--- Texto analizado ---

Esto es muy sencillo, el segundo tipo de arquitectura más antiguo que existe es la arquitectura corporativa. (El más antiguo es la arquitectura residencial, las casas, claro).
Los edificios corporativos cumplen una serie de reglas idénticas a la de cualquier otra construcción, pero además, tienen vocación de símbolo.
De imagen formal, estética y material de la empresa a la que representan.
¿Y cuál es el edificio corporativo más antiguo de la civilización? Los edificios religiosos.
Las iglesias y las catedrales son símbolos de una empresa muy antigua: la Iglesia.
Un edificio corporativo es, en el fondo, un gran anuncio. Por eso, un palacio también es arquitectura corporativa, y un museo y un pabellón y un estadio y hasta unas viviendas de protección oficial tendrían el carácter subyacente de arquitectura corporativa.
Es decir, que la arquitectura corporativo no son solo los edificios de oficinas. La diferencia es que la función inicial es muy distinta y, a veces, muy específica.
Unas oficinas solo son un gran espacio abierto donde colocar mesas de trabajo, mientras que un estadio, por ejemplo, además de ser un símbolo del club al que representa, necesita prestar atención a cientos de detalles funcionales distintos y solapados.
Y hay unos pocos casos en los que se produce una coexistencia perfecta entre las necesidades funcionales y la imagen corporativa de una compañía: el Lingotto de la FIAT en Turín.
Si lo pensáis, solo hay un elemento externo intrínsecamente necesario al coche: la carretera.
En el propio ancho y en los radios de giro. En cada recta y cada curva, la carretera define la dirección, la aceleración y la distancia de frenado de los coches que circulan en ella.
Salvo que conduzcamos un buen vehículo todoterreno, la carretera es el verdadero dios de los coches. Porque están obligados a rodar por ella.
Y su tamaño y sus necesidades son enormemente distintas a las del peatón porque, en realidad, no está construida para el hombre.
De ahí que la obra que Giovanni Agnelli, director de la FIAT, encargó en 1915 al joven arquitecto Giacomo Mattè-Trucco fuese tan complicada.

--- Registros extraídos ---

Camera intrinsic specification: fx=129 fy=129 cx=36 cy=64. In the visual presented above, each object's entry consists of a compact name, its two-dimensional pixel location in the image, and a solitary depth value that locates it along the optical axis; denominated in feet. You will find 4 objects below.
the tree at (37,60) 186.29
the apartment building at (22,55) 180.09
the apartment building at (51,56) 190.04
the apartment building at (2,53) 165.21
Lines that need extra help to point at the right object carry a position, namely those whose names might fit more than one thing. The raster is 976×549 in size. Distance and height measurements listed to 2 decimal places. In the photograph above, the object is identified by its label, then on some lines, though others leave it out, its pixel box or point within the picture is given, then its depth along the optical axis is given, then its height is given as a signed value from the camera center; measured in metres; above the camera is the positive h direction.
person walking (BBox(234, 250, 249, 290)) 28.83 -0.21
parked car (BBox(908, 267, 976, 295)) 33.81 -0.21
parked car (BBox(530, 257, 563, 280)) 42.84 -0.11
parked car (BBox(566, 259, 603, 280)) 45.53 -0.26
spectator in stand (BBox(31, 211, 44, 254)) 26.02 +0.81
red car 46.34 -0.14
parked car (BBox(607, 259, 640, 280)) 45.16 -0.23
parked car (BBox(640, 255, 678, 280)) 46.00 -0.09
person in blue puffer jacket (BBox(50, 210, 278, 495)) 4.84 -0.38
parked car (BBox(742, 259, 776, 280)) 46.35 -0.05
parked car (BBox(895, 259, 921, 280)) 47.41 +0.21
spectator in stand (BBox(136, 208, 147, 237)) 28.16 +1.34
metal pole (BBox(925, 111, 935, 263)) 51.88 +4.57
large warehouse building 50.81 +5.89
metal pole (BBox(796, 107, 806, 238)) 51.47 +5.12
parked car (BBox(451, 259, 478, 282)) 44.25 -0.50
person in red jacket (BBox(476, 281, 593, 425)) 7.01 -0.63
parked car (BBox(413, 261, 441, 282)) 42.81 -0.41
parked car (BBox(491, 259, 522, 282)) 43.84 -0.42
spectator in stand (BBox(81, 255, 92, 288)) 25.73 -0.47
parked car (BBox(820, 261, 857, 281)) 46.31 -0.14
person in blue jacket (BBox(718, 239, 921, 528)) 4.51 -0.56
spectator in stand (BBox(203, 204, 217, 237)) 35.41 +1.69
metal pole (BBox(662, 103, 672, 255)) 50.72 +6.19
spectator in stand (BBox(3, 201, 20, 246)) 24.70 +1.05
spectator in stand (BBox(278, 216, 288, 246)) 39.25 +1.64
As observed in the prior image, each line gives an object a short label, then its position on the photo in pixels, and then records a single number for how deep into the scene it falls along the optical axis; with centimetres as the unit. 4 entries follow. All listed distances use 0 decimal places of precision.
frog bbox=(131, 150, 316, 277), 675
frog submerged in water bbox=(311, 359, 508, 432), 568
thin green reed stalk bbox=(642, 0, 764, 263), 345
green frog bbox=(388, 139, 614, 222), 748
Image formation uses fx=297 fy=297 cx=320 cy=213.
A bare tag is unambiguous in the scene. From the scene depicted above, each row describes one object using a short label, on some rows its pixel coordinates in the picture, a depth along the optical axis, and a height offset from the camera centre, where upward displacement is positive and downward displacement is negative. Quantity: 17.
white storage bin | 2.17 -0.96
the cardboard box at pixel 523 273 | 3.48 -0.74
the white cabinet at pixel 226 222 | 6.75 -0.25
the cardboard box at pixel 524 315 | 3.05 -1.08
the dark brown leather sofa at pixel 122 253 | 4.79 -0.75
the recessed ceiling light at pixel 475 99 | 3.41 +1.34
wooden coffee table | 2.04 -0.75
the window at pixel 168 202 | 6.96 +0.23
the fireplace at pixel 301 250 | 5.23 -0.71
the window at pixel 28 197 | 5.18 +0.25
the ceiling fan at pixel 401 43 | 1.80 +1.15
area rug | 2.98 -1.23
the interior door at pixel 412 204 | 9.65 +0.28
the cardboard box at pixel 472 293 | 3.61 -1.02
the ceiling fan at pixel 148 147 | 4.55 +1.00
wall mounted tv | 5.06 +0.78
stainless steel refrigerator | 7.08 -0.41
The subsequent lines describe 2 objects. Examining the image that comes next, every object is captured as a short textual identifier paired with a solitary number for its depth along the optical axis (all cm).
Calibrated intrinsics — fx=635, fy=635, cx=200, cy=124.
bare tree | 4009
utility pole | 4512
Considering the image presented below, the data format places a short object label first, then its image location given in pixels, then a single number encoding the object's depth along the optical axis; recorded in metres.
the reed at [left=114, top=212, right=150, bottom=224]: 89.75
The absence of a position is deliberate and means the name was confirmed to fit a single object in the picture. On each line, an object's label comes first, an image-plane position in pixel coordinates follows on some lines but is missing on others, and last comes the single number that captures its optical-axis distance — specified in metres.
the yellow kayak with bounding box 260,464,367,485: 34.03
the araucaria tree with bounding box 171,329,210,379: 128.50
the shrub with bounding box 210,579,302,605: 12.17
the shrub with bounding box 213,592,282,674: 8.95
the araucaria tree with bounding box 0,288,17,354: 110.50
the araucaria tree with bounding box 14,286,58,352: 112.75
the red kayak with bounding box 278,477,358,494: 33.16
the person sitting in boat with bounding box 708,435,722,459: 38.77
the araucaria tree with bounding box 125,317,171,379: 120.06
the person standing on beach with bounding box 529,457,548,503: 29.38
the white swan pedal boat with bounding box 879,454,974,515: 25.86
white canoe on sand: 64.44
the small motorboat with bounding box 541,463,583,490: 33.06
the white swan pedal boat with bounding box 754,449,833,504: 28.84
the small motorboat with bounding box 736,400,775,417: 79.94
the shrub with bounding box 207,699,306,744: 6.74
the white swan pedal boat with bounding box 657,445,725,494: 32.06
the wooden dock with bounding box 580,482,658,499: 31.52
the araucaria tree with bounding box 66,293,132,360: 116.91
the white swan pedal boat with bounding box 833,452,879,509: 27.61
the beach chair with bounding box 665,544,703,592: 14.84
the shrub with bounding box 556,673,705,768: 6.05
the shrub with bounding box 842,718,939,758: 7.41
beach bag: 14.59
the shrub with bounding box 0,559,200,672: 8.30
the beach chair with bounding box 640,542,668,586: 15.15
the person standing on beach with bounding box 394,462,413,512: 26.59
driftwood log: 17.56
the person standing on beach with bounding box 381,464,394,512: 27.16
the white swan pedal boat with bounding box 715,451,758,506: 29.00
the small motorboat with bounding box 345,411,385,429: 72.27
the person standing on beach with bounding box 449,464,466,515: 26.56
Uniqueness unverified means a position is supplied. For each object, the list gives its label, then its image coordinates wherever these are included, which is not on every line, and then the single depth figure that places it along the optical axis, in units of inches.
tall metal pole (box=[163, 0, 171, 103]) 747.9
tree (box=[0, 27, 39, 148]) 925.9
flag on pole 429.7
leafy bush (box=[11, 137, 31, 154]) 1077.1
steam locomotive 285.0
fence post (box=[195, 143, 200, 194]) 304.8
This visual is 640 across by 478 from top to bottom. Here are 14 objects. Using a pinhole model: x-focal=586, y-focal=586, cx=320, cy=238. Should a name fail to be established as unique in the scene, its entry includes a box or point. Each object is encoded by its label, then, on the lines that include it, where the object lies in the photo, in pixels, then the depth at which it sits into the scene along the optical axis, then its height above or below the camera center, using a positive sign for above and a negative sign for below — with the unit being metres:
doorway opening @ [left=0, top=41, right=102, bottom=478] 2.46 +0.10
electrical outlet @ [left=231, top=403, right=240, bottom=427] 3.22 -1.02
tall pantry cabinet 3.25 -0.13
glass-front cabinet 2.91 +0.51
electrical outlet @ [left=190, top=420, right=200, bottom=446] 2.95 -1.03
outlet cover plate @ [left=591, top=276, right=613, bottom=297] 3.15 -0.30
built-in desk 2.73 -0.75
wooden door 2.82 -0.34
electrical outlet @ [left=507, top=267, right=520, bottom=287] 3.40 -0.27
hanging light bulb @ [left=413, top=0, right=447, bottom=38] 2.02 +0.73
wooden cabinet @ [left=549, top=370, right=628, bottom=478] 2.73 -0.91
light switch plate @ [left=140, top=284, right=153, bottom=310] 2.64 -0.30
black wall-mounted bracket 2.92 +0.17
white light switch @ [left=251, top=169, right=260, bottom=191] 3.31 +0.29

---

Problemas propuestos:
[A] Enumera todas las construcciones que el texto analizado cita en la oración que comienza con «Por eso, un palacio» como arquitectura corporativa.
[B] Responde a estas preguntas sobre el texto analizado:
(i) ¿Cuál es el tipo de arquitectura más antiguo que existe?
(ii) ¿De qué empresa son símbolo las iglesias y las catedrales?
(iii) ¿En qué año encargó Giovanni Agnelli la obra a Giacomo Mattè-Trucco?

Soluciones:
[A] Un palacio, un museo, un pabellón, un estadio y unas viviendas de protección oficial.

[B]
(i) La arquitectura residencial, las casas.
(ii) De la Iglesia.
(iii) En 1915.